Streit der Gutachter - vertagt oder ganz abgesagt?

Eigentlich hätte es im NSU-Prozess heute zum Aufeinandertreffen zwischen dem offiziellen forensisch-psychiatrischen Gutachter Henning Saß und dem von der Zschäpe-Verteidigung bestellten Gegengutachter Pedro Faustmann kommen sollen.
Doch der erwartetet Clash der Sachverständigen fand nicht statt.
Und es ist fraglich, ob Prof. Faustmann überhaupt noch zu Wort kommen wird.

Faustmanns Gutachten hatten Zschäpes Alt-Verteidiger bereits gestern im Prozess verlesen - im Rahmen eines Beweisantrags.
Der Bochumer Hirnforscher hatte dem vom Gericht bestellten Sachverständigen Saß, einem der renommiertesten deutschen Forensiker überhaupt, schwere wissenschaftliche Mängel unterstellt.
Heute nun sollte Faustmann dazu befragt werden, jedenfalls war er als Zeuge geladen.
Bundesanwaltschaft hält Saß' Gutachten für korrekt

Zunächst einmal jedoch nahm Oberstaatsanwältin Anette Greger zu den Ausführungen von Faustmann und Zschäpe-Verteidigung Stellung und wies Zweifel an der Wissenschaftlichkeit von Saß‘ Gutachten zurück: Es sei nicht ersichtlich,"dass der Gutachter Methoden angewendet hätte, die wissenschaftlich nicht anerkannt, nicht überprüfbar oder unausgereift seien, dass eine Nachprüfung der Methode nicht möglich wäre oder dass Saß von wissenschaftlichen Kriterien abgewichen wäre."
Die Bundesanwaltschaft hält eine Aussage von Faustmann vor dem Oberlandesgericht deshalb nicht für angebracht.

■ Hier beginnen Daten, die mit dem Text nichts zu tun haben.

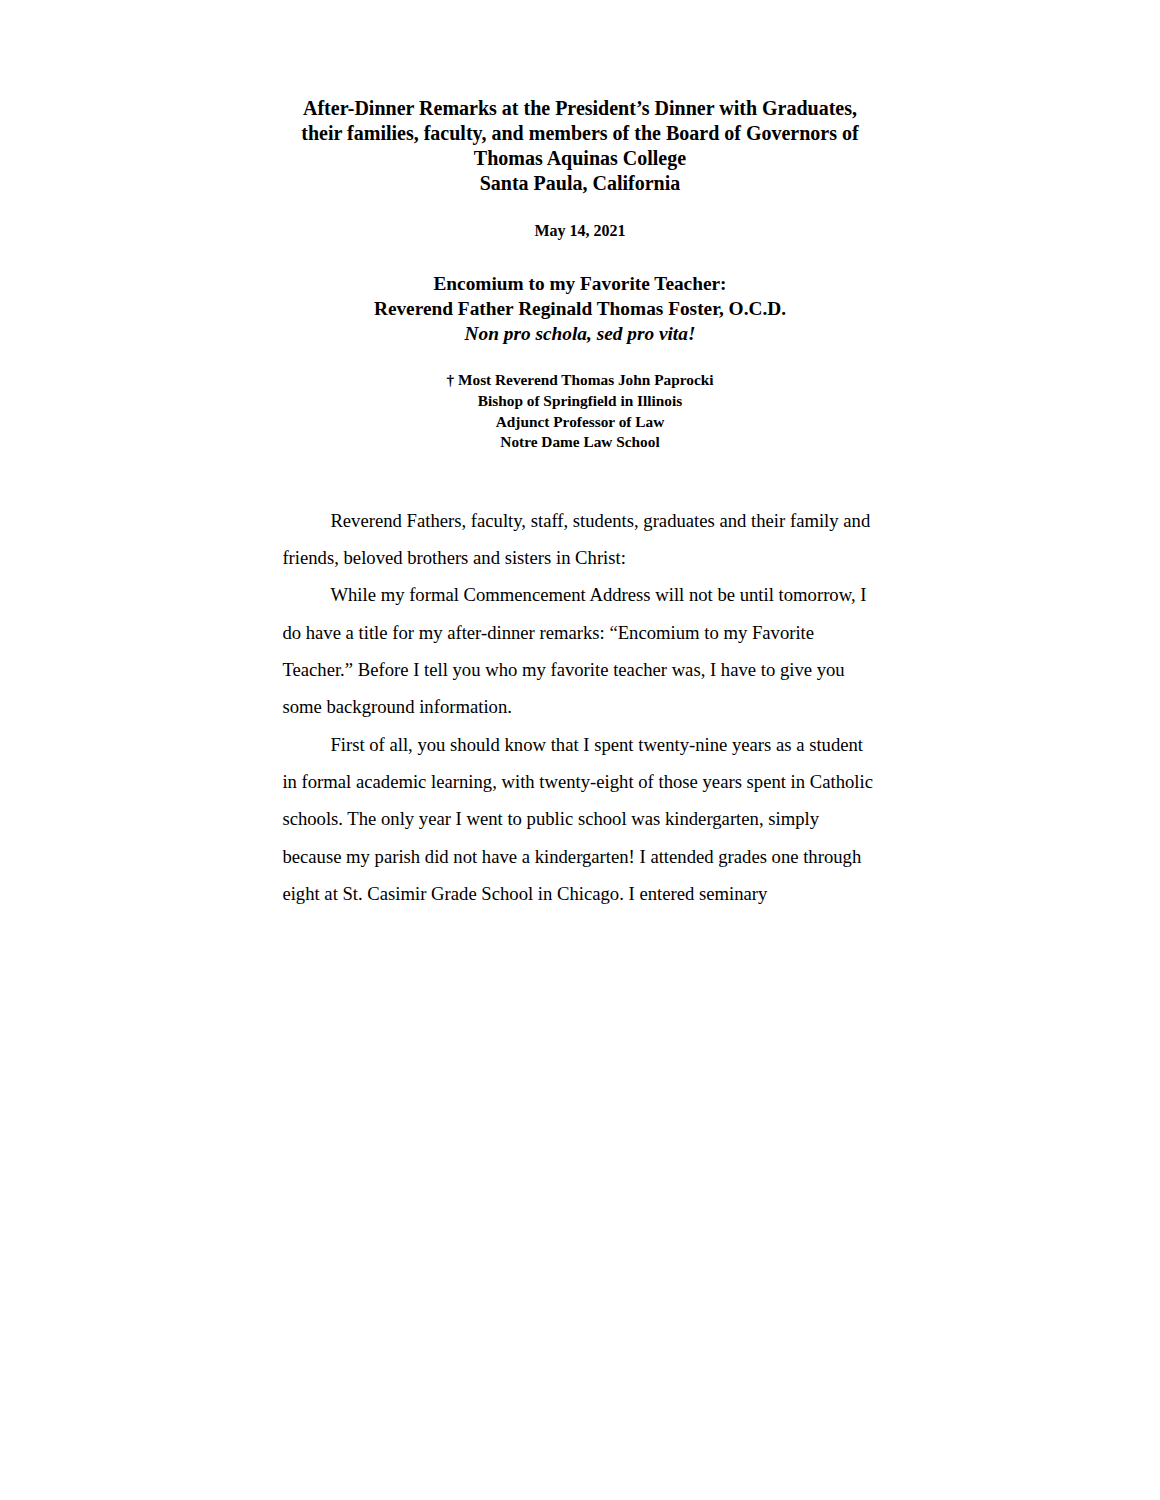After-Dinner Remarks at the President’s Dinner with Graduates,
their families, faculty, and members of the Board of Governors of
Thomas Aquinas College
Santa Paula, California
May 14, 2021
Encomium to my Favorite Teacher:
Reverend Father Reginald Thomas Foster, O.C.D.
Non pro schola, sed pro vita!
† Most Reverend Thomas John Paprocki
Bishop of Springfield in Illinois
Adjunct Professor of Law
Notre Dame Law School
Reverend Fathers, faculty, staff, students, graduates and their family and friends, beloved brothers and sisters in Christ:
While my formal Commencement Address will not be until tomorrow, I do have a title for my after-dinner remarks: “Encomium to my Favorite Teacher.” Before I tell you who my favorite teacher was, I have to give you some background information.
First of all, you should know that I spent twenty-nine years as a student in formal academic learning, with twenty-eight of those years spent in Catholic schools. The only year I went to public school was kindergarten, simply because my parish did not have a kindergarten! I attended grades one through eight at St. Casimir Grade School in Chicago. I entered seminary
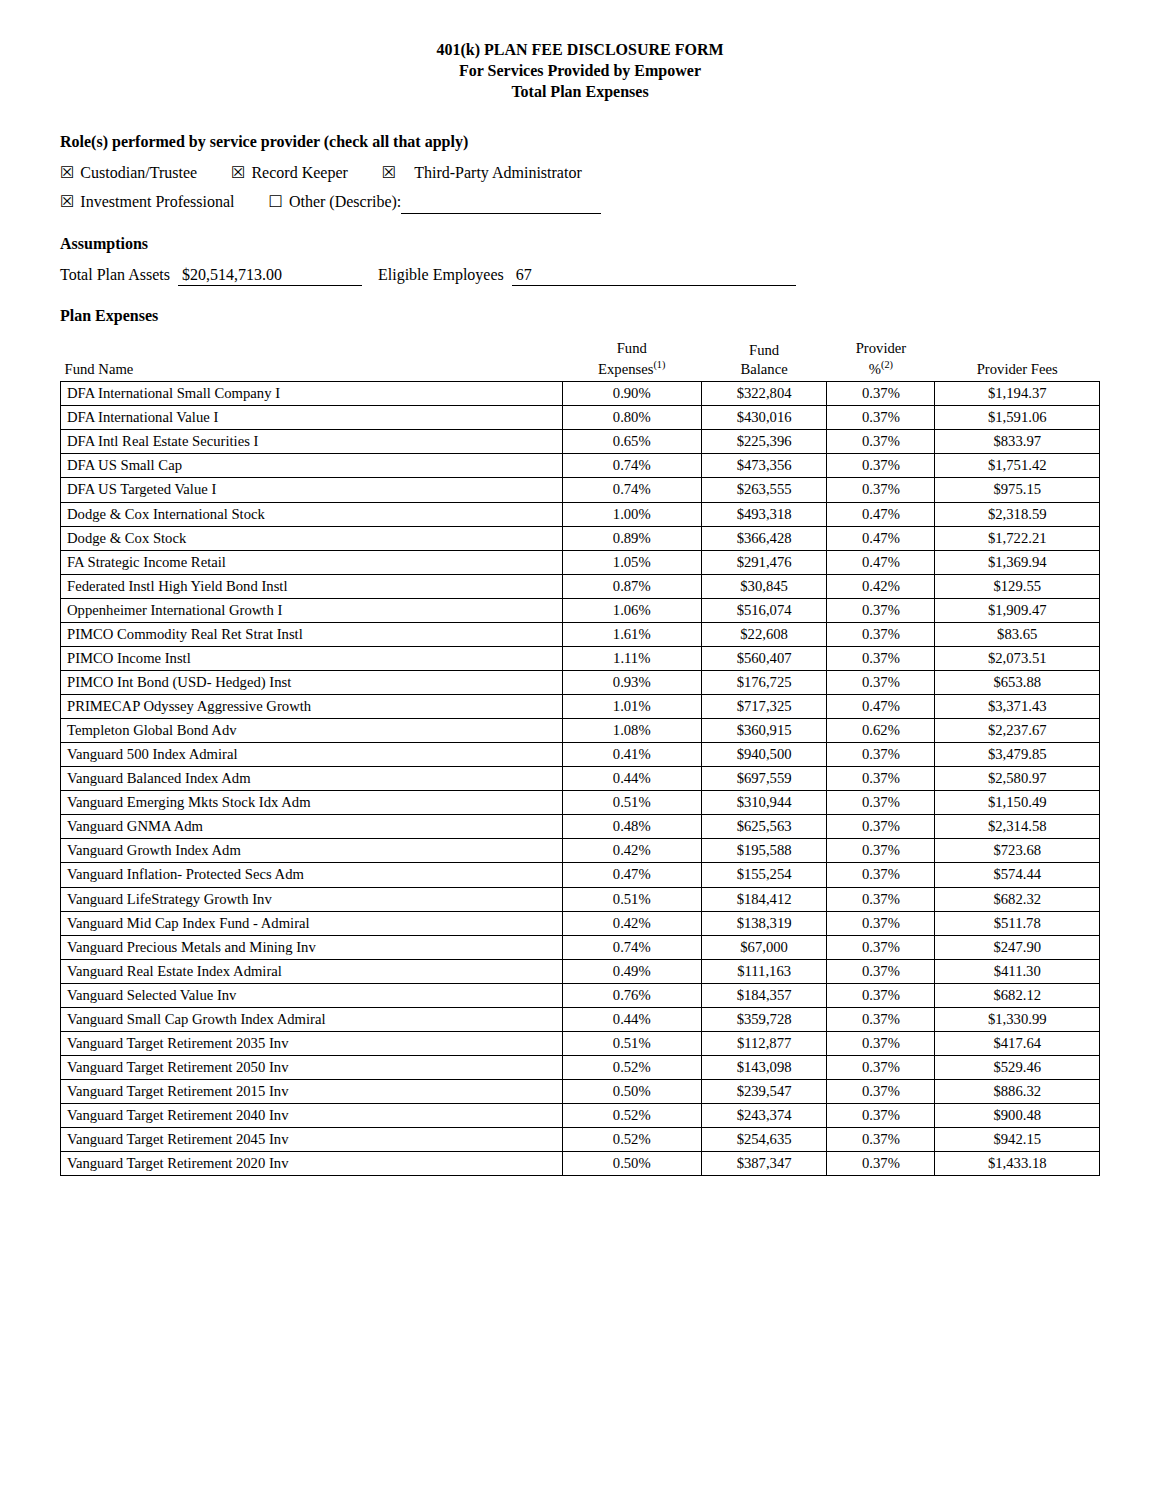401(k) PLAN FEE DISCLOSURE FORM
For Services Provided by Empower
Total Plan Expenses
Role(s) performed by service provider (check all that apply)
☒Custodian/Trustee ☒Record Keeper ☒ Third-Party Administrator
☒Investment Professional ☐Other (Describe):
Assumptions
Total Plan Assets $20,514,713.00 Eligible Employees 67
Plan Expenses
| Fund Name | Fund Expenses (1) | Fund Balance | Provider % (2) | Provider Fees |
| --- | --- | --- | --- | --- |
| DFA International Small Company I | 0.90% | $322,804 | 0.37% | $1,194.37 |
| DFA International Value I | 0.80% | $430,016 | 0.37% | $1,591.06 |
| DFA Intl Real Estate Securities I | 0.65% | $225,396 | 0.37% | $833.97 |
| DFA US Small Cap | 0.74% | $473,356 | 0.37% | $1,751.42 |
| DFA US Targeted Value I | 0.74% | $263,555 | 0.37% | $975.15 |
| Dodge & Cox International Stock | 1.00% | $493,318 | 0.47% | $2,318.59 |
| Dodge & Cox Stock | 0.89% | $366,428 | 0.47% | $1,722.21 |
| FA Strategic Income Retail | 1.05% | $291,476 | 0.47% | $1,369.94 |
| Federated Instl High Yield Bond Instl | 0.87% | $30,845 | 0.42% | $129.55 |
| Oppenheimer International Growth I | 1.06% | $516,074 | 0.37% | $1,909.47 |
| PIMCO Commodity Real Ret Strat Instl | 1.61% | $22,608 | 0.37% | $83.65 |
| PIMCO Income Instl | 1.11% | $560,407 | 0.37% | $2,073.51 |
| PIMCO Int Bond (USD- Hedged) Inst | 0.93% | $176,725 | 0.37% | $653.88 |
| PRIMECAP Odyssey Aggressive Growth | 1.01% | $717,325 | 0.47% | $3,371.43 |
| Templeton Global Bond Adv | 1.08% | $360,915 | 0.62% | $2,237.67 |
| Vanguard 500 Index Admiral | 0.41% | $940,500 | 0.37% | $3,479.85 |
| Vanguard Balanced Index Adm | 0.44% | $697,559 | 0.37% | $2,580.97 |
| Vanguard Emerging Mkts Stock Idx Adm | 0.51% | $310,944 | 0.37% | $1,150.49 |
| Vanguard GNMA Adm | 0.48% | $625,563 | 0.37% | $2,314.58 |
| Vanguard Growth Index Adm | 0.42% | $195,588 | 0.37% | $723.68 |
| Vanguard Inflation- Protected Secs Adm | 0.47% | $155,254 | 0.37% | $574.44 |
| Vanguard LifeStrategy Growth Inv | 0.51% | $184,412 | 0.37% | $682.32 |
| Vanguard Mid Cap Index Fund - Admiral | 0.42% | $138,319 | 0.37% | $511.78 |
| Vanguard Precious Metals and Mining Inv | 0.74% | $67,000 | 0.37% | $247.90 |
| Vanguard Real Estate Index Admiral | 0.49% | $111,163 | 0.37% | $411.30 |
| Vanguard Selected Value Inv | 0.76% | $184,357 | 0.37% | $682.12 |
| Vanguard Small Cap Growth Index Admiral | 0.44% | $359,728 | 0.37% | $1,330.99 |
| Vanguard Target Retirement 2035 Inv | 0.51% | $112,877 | 0.37% | $417.64 |
| Vanguard Target Retirement 2050 Inv | 0.52% | $143,098 | 0.37% | $529.46 |
| Vanguard Target Retirement 2015 Inv | 0.50% | $239,547 | 0.37% | $886.32 |
| Vanguard Target Retirement 2040 Inv | 0.52% | $243,374 | 0.37% | $900.48 |
| Vanguard Target Retirement 2045 Inv | 0.52% | $254,635 | 0.37% | $942.15 |
| Vanguard Target Retirement 2020 Inv | 0.50% | $387,347 | 0.37% | $1,433.18 |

Faustmann kam nicht zu Wort
Außerdem sei der von der Verteidigung eingebrachte Beweisantrag zu seiner Vernehmung juristisch gesehen ein „Beweisermittlungsgantrag“.
Das sieht auch der Vorsitzende Richter Manfred Götzl so, wie er heute ausdrücklich erklärte.
Ob er den Antrag der Verteidigung auf Vernehmung von Faustmann nun aber ablehnen oder annehmen wird, ist unklar.
Heute kam Faustmann jedenfalls nicht zu Wort, was unter anderem an den zahlreichen lange andauernden Unterbrechungen der Verhandlung lag.
Morgen ist er zwar wieder als Zeuge geladen.
Ob er dann tatsächlich auch befragt werden wird, ist unklar.
Das weiß aktuell wohl nur der 6. Strafsenat.


 
360. Verhandlungstag: Hat das Methode ?

Der renommierte deutsche Gerichtspsychiater Prof. Saß hat das vom Gericht bestellte Gutachten über Beate Zschäpe erstellt.
Deren Alt-Verteidiger wollen seine Schlussfolgerungen nicht hinnehmen.
Doch ist die Methodenkritik durch einen eigenen Gutachter zielführend ?

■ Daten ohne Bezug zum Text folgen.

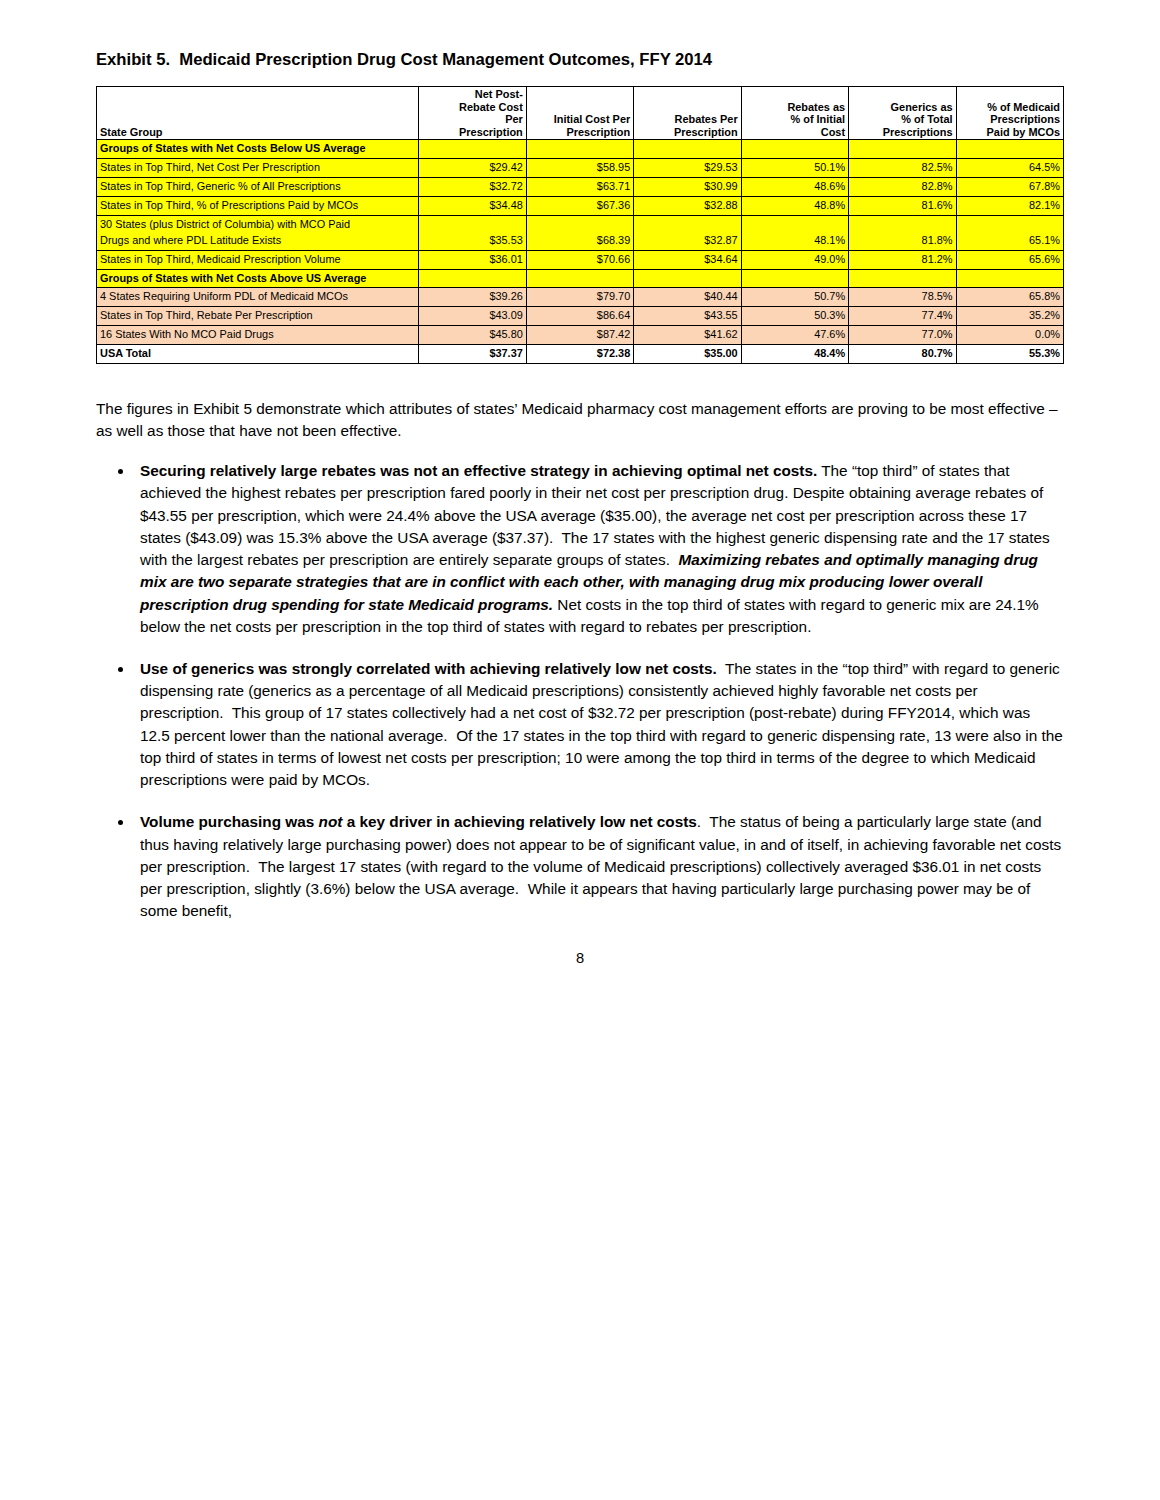Exhibit 5. Medicaid Prescription Drug Cost Management Outcomes, FFY 2014
| State Group | Net Post- Rebate Cost Per Prescription | Initial Cost Per Prescription | Rebates Per Prescription | Rebates as % of Initial Cost | Generics as % of Total Prescriptions | % of Medicaid Prescriptions Paid by MCOs |
| --- | --- | --- | --- | --- | --- | --- |
| Groups of States with Net Costs Below US Average | | | | | | |
| States in Top Third, Net Cost Per Prescription | $29.42 | $58.95 | $29.53 | 50.1% | 82.5% | 64.5% |
| States in Top Third, Generic % of All Prescriptions | $32.72 | $63.71 | $30.99 | 48.6% | 82.8% | 67.8% |
| States in Top Third, % of Prescriptions Paid by MCOs | $34.48 | $67.36 | $32.88 | 48.8% | 81.6% | 82.1% |
| 30 States (plus District of Columbia) with MCO Paid Drugs and where PDL Latitude Exists | $35.53 | $68.39 | $32.87 | 48.1% | 81.8% | 65.1% |
| States in Top Third, Medicaid Prescription Volume | $36.01 | $70.66 | $34.64 | 49.0% | 81.2% | 65.6% |
| Groups of States with Net Costs Above US Average | | | | | | |
| 4 States Requiring Uniform PDL of Medicaid MCOs | $39.26 | $79.70 | $40.44 | 50.7% | 78.5% | 65.8% |
| States in Top Third, Rebate Per Prescription | $43.09 | $86.64 | $43.55 | 50.3% | 77.4% | 35.2% |
| 16 States With No MCO Paid Drugs | $45.80 | $87.42 | $41.62 | 47.6% | 77.0% | 0.0% |
| USA Total | $37.37 | $72.38 | $35.00 | 48.4% | 80.7% | 55.3% |
The figures in Exhibit 5 demonstrate which attributes of states’ Medicaid pharmacy cost management efforts are proving to be most effective – as well as those that have not been effective.
Securing relatively large rebates was not an effective strategy in achieving optimal net costs. The “top third” of states that achieved the highest rebates per prescription fared poorly in their net cost per prescription drug. Despite obtaining average rebates of $43.55 per prescription, which were 24.4% above the USA average ($35.00), the average net cost per prescription across these 17 states ($43.09) was 15.3% above the USA average ($37.37). The 17 states with the highest generic dispensing rate and the 17 states with the largest rebates per prescription are entirely separate groups of states. Maximizing rebates and optimally managing drug mix are two separate strategies that are in conflict with each other, with managing drug mix producing lower overall prescription drug spending for state Medicaid programs. Net costs in the top third of states with regard to generic mix are 24.1% below the net costs per prescription in the top third of states with regard to rebates per prescription.
Use of generics was strongly correlated with achieving relatively low net costs. The states in the “top third” with regard to generic dispensing rate (generics as a percentage of all Medicaid prescriptions) consistently achieved highly favorable net costs per prescription. This group of 17 states collectively had a net cost of $32.72 per prescription (post-rebate) during FFY2014, which was 12.5 percent lower than the national average. Of the 17 states in the top third with regard to generic dispensing rate, 13 were also in the top third of states in terms of lowest net costs per prescription; 10 were among the top third in terms of the degree to which Medicaid prescriptions were paid by MCOs.
Volume purchasing was not a key driver in achieving relatively low net costs. The status of being a particularly large state (and thus having relatively large purchasing power) does not appear to be of significant value, in and of itself, in achieving favorable net costs per prescription. The largest 17 states (with regard to the volume of Medicaid prescriptions) collectively averaged $36.01 in net costs per prescription, slightly (3.6%) below the USA average. While it appears that having particularly large purchasing power may be of some benefit,
8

Eine angenehme Stimme und eine angemessene Lese- beziehungsweise Sprechgeschwindigkeit – selten genug zu hören im Zeugenstand des NSU-Prozesses.
Was Prof. Pedro Faustmann heute allerdings dargeboten hat, glich fast schon einem Schauspiel – der gelebte Genuss des Wortes, die Liebe zur Artikulation.
Das lässt hinhören – keine Frage!

Kein gutes Haar am Kollegen...
Besonders Herrn Prof. Saß dürften heute die Ohren geklungen haben – und zwar auf keine angenehme Weise.
Faustmann ließ in seinem Gutachten kein gutes Haar am Gutachten seines Kollegen.
Er beschränkte sich zwar auf eine sogenannte Methodenkritik, doch wenn man dieser folgen würde, würde Saß sein Handwerk grundsätzlich nicht verstehen.

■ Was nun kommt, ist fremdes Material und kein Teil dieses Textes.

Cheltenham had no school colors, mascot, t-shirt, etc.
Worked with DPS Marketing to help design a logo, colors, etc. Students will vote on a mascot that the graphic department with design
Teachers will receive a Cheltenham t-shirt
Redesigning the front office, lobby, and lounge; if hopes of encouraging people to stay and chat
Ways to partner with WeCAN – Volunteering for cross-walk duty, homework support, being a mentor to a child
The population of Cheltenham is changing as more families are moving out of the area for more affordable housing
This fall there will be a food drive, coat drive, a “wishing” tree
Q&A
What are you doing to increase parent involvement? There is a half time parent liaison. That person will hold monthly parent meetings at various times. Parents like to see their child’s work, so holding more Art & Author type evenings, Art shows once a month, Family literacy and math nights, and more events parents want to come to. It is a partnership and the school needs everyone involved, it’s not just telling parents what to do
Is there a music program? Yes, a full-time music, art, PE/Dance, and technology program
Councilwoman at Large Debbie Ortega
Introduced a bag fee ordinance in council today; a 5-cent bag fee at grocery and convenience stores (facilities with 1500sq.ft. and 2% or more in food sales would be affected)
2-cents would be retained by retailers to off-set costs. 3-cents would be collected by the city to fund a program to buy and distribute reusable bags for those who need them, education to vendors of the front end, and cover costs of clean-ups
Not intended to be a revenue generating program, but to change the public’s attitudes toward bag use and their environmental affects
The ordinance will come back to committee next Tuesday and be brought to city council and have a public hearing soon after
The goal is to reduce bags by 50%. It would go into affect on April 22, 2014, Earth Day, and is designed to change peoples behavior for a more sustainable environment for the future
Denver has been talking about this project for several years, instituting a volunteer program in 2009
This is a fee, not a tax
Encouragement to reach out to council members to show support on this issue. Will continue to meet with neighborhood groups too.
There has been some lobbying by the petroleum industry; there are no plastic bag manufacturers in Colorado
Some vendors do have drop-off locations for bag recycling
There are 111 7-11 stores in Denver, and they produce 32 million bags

Der 72-jährige Saß ist der vom Oberlandesgericht bestellte psychiatrische Gutachter des Verfahrens.
Er hat den meisten der 360 Verhandlungstage in München persönlich beigewohnt und das Verhalten sowie die schriftlichen Einlassungen von Beate Zschäpe studiert.

Exploration war nicht möglich
Die Hauptangeklagte hatte sich über all die Jahre geweigert mit dem Gutachter zu sprechen – eine sogenannte Exploration war in diesem Fall also nicht möglich.
Das kommt in Strafprozessen immer wieder vor, hindert den Sachverständigen aber nicht daran, ein Gutachten zu erstellen.
Die Alt-Verteidiger von Zschäpe zweifeln die Möglichkeiten abseits der Exploration an.
Sie sind der Auffassung, dass Saß‘ Gutachten nicht den wissenschaftlichen Standards entspräche.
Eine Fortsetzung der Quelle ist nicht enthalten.